Is eating meat a free choice?
Imagine your close friend made you a delicious looking burger. Excited, you take a big bite and are instantly amazed by the flavour. Blown away, you ask them what their secret ingredient is and they calmly tell you “The patty is made from well-seasoned golden retriever meat.” Chances are that what you once thought of as tantalising food, you now perceive as disgusting and instead of seeing an object, you now see a dead animal.
Enter psychologist Dr Melanie Joy.
Tasty or tasteless? Image credit: Niklas Rhose via Unsplash
When Dr Joy was a child, like many of us, she had an inseparable bond with her family dog, Fritz. As a teenager she fell sick to a bacterial infection after eating a hamburger contaminated with Campylobacter. This experience turned her off meat, but more importantly gave her pause to consider that the animals she had been eating her entire life were no different to her much loved puppy, Fritz. Like many of us, why hadn’t she made this connection before? This revelation inspired her to spend the next few decades studying the psychology of why humans view some animals as food and others as friends.

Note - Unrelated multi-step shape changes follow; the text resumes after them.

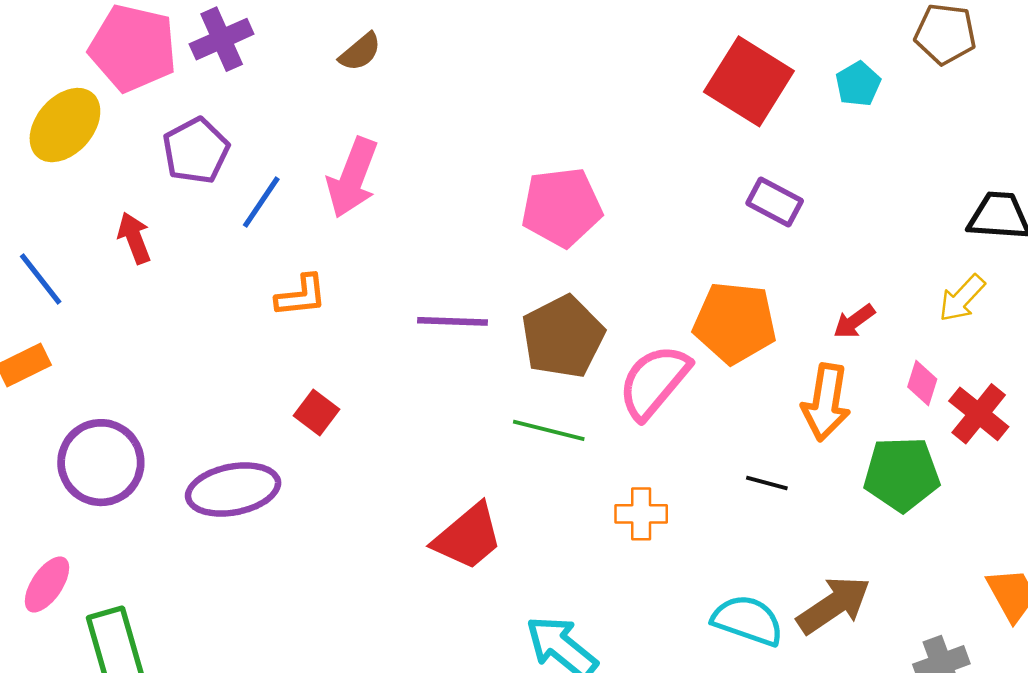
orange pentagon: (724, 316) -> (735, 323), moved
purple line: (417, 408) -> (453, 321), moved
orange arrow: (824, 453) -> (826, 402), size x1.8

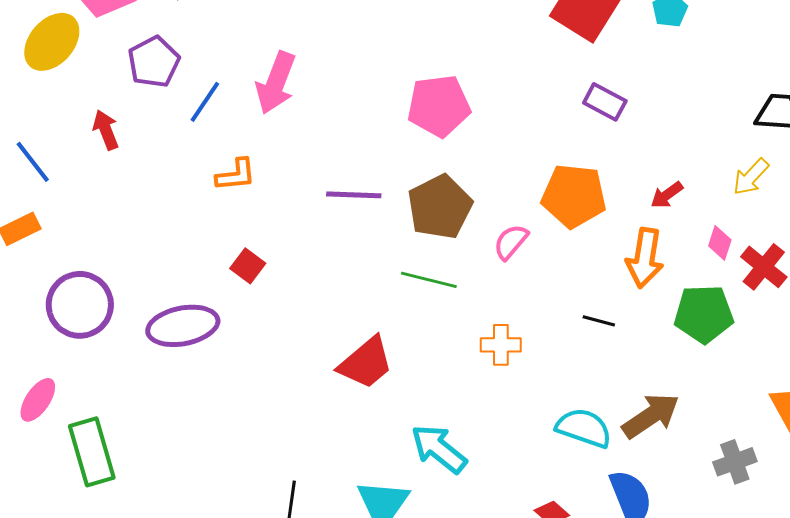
pink semicircle: (654, 382) -> (511, 242), size x0.6

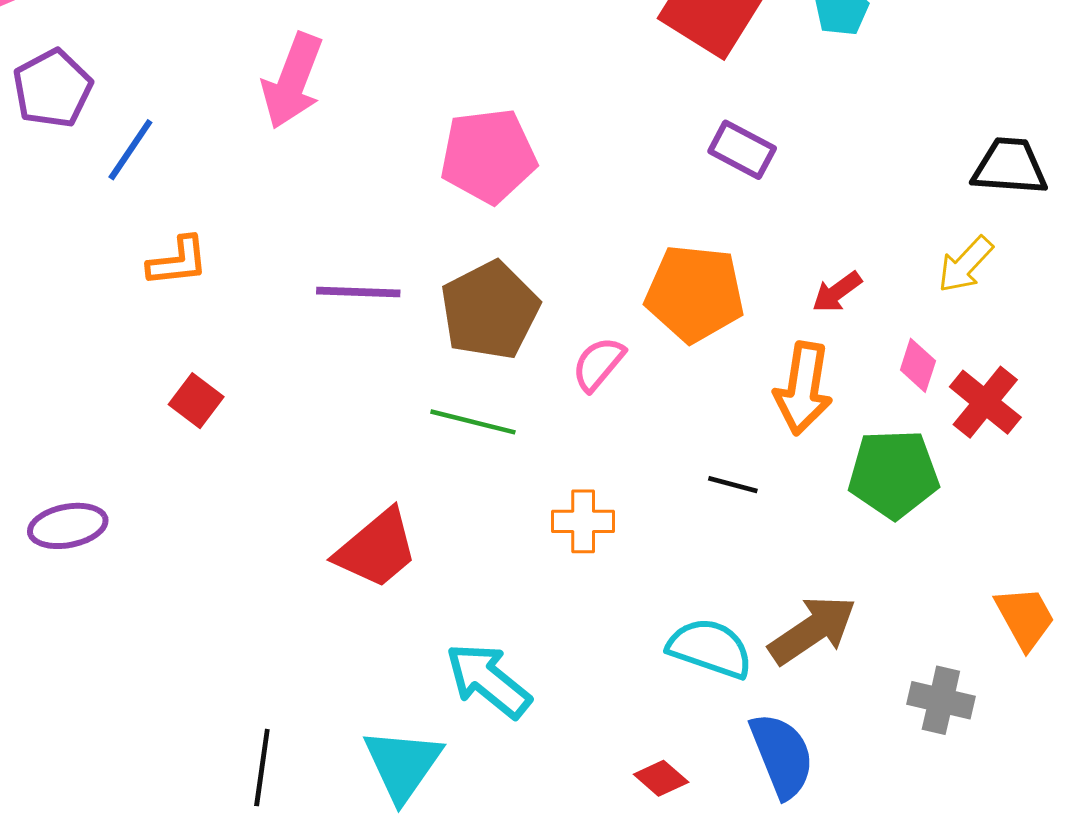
pink arrow: (276, 83) -> (293, 81), moved
purple ellipse: (183, 326) -> (68, 526), moved, size x0.7
gray cross: (735, 462) -> (941, 700), turned 33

It is often cited that veganism is underpinned by an ideology; a set of ideas, beliefs and principles. But the consumption of animals is seen as normal, natural and necessary, and most people who consume animals wouldn’t argue that there is any belief system underpinning their decisions, that their actions are just a given. The findings of Dr Joy’s research illustrates that the decision to eat animals is actually part of an invisible ideological framework, one which she labels ‘carnism’. Joy argues that the way we perceive animals is almost entirely driven by culture, and that carnism is a dominant ideology, propagated institutionally through government, corporations, the media, schools, religious groups and even our own families.
Dr Joy holds that carnism goes against our core values as humans, such as compassion, justice and authenticity. Most people care deeply about animals and their well-being, and don’t support causing unnecessary violence to animals. However, carnism is a violent ideology, which necessarily requires animals to be harmed on our behalf. Joy’s research shows that carnism uses defence mechanisms to distort our thoughts and numb our feelings so that we don’t fully realise what we are doing, which enables us to act in ways we might otherwise avoid.
“Carnistic defenses hide the contradictions between our values and behaviors, so that we unknowingly make exceptions to what we would normally consider unethical.” – Dr Melanie Joy
The primary defence of carnism is denial, which is expressed through invisibility. The ideology itself is invisible and so are its victims. We currently kill approximately 56 billion land animals a year, with a large number of them raised in intensive factory farmed conditions where they are hidden from the public eye. Joy declares “If we deny there is a problem in the first place, we don’t have to do anything about it.” Out of sight, out of mind.
An example of invisibility in the dairy industry comes from the false belief that cows naturally produce milk continuously of their own accord. Like humans, cows only lactate when they have been impregnated and their milk is produced specifically to feed their young. Shockingly cows are repeatedly, forcibly impregnated to make dairy. Because male calves will never grow up to produce milk, they are a seen as a waste product to the industry, so they are separated from their mothers immediately after birth and almost all male calves are killed at several weeks old for most dairy farms. Psychologically, most people abhor veal as a meat, because they perceive it as a dead baby cow, yet they unknowingly supply the veal industry by consuming dairy, because of invisibility.
Our immediate natural desire is to care for most animals. Image credit: Janko Ferlic via Unsplash
The carnistic defence mechanism of justification operates by perpetuating myths which in turn distort perceptions, block feelings and then enable behaviours. For example, the dairy industry heavily promotes the idea that humans need the calcium in cow’s milk for strong bones. In reality calcium is an abundant mineral found in the earth, absorbed by plants and which can be readily digested from plant-based foods. Carnism makes it seem normal and natural that we forcibly impregnate the female of another species, steal her baby and kill it for an unnecessary food item intended for infants (something we might otherwise find morally abhorrent), by promoting a justification through the myth that doing so is necessary for human health. This psychological disconnect was driven home by a PETA campaign which demonstrated that people were disgusted by the idea of drinking dog milk:
Finally, carnism causes cognitive distortions. We use euphemisms like ‘beef’ to refer to cattle, ‘pork’, ‘bacon’ and ‘ham’ to refer to pig flesh and ‘milk’ to describe bovine mammary secretions. These words all act to deindividualise the animal being killed or exploited, and disconnect us from the process, acting to make us perceive the meat in the tray at the supermarket as an object, rather than someone’s body parts. We are influenced by words like ‘free-range’ and ‘humane’ from marketers to appease our innate care for animals and to justify our consumption by distorting our perception of how the animals are actually being treated. Most people wince and feel queasy when witnessing humane slaughter footage.
As Dr Joy summarises, “As long as we remain unaware of how carnism impacts us, we will be unable to make our food choices freely – because without awareness, there is no free choice.” If anything, her research and its findings definitely serves us with some food for thought.